### The problem
Please show every line in the entries below that includes the word "lines".

┌──

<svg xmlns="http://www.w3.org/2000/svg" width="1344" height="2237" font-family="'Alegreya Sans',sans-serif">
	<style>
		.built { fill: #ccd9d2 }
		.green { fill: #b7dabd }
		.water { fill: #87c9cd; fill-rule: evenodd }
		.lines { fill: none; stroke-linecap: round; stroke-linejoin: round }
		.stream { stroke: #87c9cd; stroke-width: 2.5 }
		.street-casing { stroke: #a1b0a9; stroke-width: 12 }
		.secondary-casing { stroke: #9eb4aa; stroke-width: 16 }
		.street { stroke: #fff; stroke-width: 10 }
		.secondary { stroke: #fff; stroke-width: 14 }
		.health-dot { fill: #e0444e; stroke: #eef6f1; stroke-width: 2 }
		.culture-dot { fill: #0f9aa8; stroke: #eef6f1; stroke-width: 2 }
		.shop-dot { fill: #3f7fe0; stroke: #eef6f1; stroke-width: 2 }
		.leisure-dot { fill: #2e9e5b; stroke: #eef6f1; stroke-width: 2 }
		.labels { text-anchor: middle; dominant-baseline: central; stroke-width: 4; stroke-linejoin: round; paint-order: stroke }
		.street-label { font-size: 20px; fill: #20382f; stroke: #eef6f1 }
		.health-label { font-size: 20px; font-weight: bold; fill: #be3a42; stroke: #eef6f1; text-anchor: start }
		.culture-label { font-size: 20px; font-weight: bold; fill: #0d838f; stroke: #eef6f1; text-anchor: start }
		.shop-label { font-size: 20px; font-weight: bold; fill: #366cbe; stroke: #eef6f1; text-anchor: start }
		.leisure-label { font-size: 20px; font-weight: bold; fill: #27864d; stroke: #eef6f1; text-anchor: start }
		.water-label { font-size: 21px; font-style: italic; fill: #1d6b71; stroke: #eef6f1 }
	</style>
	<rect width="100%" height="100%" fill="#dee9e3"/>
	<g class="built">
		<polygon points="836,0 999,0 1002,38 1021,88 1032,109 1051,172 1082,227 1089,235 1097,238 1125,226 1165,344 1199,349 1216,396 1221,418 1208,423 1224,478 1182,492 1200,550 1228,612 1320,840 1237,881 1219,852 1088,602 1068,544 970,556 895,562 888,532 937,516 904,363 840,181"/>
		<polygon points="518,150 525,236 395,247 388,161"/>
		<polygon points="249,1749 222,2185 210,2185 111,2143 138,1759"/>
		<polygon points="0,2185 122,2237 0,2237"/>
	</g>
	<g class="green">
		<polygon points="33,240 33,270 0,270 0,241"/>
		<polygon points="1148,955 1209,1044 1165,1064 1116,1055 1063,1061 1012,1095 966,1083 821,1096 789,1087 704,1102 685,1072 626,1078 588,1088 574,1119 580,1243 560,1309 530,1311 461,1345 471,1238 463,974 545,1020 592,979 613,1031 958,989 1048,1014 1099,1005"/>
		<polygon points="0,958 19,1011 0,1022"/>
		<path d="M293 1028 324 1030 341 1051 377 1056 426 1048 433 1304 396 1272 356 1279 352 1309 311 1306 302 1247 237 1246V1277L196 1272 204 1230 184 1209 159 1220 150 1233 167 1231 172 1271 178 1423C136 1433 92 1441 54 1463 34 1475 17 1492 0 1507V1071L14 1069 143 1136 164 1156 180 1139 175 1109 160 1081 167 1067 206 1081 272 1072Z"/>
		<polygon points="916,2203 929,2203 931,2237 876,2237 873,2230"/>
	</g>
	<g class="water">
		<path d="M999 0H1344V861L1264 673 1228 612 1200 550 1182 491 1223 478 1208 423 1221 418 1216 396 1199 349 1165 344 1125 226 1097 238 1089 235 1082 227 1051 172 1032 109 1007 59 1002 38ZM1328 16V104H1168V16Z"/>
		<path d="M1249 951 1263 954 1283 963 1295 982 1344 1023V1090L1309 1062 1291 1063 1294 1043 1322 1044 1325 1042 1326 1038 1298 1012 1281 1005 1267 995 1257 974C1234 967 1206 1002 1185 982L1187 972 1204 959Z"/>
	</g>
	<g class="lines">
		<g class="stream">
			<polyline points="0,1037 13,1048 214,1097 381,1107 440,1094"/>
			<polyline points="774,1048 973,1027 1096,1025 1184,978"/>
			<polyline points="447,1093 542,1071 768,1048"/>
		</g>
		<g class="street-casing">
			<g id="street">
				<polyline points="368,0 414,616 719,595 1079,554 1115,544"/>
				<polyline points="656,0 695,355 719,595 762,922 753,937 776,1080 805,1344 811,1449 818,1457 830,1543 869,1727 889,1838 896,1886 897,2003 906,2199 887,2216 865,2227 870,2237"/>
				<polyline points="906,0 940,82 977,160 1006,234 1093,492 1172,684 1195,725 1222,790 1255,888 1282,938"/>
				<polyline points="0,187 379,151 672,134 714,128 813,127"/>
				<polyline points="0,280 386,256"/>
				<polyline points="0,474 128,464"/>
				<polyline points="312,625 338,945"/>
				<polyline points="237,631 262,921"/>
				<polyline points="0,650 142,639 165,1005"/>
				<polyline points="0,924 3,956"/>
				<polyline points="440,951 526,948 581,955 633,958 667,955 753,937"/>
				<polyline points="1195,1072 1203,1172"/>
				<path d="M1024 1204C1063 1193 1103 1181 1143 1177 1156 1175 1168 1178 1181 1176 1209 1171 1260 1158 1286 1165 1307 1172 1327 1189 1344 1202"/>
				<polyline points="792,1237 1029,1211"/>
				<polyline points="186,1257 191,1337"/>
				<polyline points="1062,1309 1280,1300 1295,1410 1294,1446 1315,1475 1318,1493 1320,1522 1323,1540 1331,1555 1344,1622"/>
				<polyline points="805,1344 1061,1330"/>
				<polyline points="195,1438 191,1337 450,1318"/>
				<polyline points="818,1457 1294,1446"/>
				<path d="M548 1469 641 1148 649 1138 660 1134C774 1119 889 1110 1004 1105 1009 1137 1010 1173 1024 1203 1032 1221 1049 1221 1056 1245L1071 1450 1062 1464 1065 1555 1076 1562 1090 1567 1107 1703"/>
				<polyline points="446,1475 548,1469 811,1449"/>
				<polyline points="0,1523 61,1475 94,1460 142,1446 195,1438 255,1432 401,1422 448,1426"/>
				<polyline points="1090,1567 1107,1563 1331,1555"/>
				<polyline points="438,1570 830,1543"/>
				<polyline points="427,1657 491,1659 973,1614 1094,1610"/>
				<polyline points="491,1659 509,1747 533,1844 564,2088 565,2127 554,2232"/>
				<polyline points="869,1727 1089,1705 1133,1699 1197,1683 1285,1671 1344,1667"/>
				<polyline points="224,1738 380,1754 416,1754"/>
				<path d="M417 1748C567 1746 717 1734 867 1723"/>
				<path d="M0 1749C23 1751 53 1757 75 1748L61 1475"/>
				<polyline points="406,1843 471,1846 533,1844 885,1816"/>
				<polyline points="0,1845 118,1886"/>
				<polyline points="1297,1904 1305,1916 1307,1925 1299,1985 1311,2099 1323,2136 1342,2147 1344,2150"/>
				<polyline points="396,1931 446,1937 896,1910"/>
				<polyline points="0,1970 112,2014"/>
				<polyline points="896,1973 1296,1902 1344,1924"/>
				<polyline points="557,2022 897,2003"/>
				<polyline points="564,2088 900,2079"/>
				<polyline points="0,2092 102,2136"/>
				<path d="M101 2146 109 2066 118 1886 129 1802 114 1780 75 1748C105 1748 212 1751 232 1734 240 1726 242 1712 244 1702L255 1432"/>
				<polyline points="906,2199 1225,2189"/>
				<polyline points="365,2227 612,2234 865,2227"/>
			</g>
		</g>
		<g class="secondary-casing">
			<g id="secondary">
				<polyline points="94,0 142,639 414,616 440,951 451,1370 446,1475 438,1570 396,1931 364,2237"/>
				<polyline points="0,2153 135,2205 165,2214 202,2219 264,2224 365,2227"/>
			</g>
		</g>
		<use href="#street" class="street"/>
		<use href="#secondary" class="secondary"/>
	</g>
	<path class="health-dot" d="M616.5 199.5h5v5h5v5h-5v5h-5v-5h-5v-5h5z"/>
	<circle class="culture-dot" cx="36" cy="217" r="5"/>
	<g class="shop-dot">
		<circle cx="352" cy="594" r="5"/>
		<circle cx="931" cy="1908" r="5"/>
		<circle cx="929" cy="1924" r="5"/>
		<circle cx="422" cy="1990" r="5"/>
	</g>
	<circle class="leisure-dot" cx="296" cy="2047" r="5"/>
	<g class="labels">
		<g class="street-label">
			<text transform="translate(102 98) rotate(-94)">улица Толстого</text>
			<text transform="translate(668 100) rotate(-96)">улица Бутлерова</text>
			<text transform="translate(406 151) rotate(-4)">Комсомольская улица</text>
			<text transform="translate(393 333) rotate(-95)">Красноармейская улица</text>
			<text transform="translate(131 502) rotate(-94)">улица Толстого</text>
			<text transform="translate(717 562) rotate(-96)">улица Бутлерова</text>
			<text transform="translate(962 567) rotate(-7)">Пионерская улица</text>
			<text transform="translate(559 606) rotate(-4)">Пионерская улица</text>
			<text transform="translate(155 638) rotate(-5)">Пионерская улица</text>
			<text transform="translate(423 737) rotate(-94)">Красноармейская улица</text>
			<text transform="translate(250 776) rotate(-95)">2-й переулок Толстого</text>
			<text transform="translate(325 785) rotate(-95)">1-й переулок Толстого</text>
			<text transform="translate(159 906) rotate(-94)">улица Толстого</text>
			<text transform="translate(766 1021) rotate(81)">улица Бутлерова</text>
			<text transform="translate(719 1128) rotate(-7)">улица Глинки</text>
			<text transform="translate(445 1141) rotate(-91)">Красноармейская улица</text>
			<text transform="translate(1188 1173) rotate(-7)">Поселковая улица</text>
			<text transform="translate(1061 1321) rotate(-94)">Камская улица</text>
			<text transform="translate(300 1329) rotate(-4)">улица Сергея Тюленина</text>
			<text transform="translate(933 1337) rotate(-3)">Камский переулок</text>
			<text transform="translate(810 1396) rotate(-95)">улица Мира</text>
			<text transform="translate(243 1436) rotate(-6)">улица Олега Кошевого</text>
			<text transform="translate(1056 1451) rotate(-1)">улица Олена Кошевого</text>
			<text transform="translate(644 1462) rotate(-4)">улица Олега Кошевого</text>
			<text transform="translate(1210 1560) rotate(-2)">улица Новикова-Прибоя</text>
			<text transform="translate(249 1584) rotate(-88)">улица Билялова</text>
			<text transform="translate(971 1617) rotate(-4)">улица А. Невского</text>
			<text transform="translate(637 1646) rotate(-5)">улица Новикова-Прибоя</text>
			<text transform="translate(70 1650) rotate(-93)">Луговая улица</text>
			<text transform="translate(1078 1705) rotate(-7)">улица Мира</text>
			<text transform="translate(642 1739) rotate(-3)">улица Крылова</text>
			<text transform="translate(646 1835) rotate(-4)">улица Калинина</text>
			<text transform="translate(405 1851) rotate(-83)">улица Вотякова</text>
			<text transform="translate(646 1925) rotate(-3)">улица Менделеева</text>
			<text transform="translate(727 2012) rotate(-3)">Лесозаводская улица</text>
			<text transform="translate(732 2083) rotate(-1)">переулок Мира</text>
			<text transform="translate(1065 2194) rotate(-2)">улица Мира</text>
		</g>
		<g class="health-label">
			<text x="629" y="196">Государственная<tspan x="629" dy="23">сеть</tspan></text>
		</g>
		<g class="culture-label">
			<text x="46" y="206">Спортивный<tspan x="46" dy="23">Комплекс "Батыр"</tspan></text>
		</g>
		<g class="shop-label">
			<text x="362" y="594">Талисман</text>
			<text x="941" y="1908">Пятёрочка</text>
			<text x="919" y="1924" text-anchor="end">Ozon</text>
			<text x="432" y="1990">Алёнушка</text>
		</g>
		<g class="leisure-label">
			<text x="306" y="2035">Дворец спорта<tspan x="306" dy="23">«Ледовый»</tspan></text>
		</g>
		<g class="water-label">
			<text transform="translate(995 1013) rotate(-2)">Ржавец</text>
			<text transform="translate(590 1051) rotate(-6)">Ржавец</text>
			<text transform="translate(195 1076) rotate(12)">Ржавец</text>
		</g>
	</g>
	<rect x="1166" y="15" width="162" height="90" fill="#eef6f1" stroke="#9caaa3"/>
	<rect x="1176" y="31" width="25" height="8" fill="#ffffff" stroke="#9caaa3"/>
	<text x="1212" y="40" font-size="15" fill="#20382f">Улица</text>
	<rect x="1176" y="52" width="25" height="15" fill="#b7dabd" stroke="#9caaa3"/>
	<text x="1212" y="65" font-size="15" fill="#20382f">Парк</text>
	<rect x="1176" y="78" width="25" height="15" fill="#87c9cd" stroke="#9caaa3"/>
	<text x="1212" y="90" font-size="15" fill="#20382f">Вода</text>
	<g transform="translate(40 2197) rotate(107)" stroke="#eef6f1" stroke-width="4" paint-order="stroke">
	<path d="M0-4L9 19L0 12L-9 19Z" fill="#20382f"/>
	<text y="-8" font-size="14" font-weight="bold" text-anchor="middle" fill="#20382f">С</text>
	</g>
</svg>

└──

### Worked solution
		.lines { fill: none; stroke-linecap: round; stroke-linejoin: round }
	<g class="lines">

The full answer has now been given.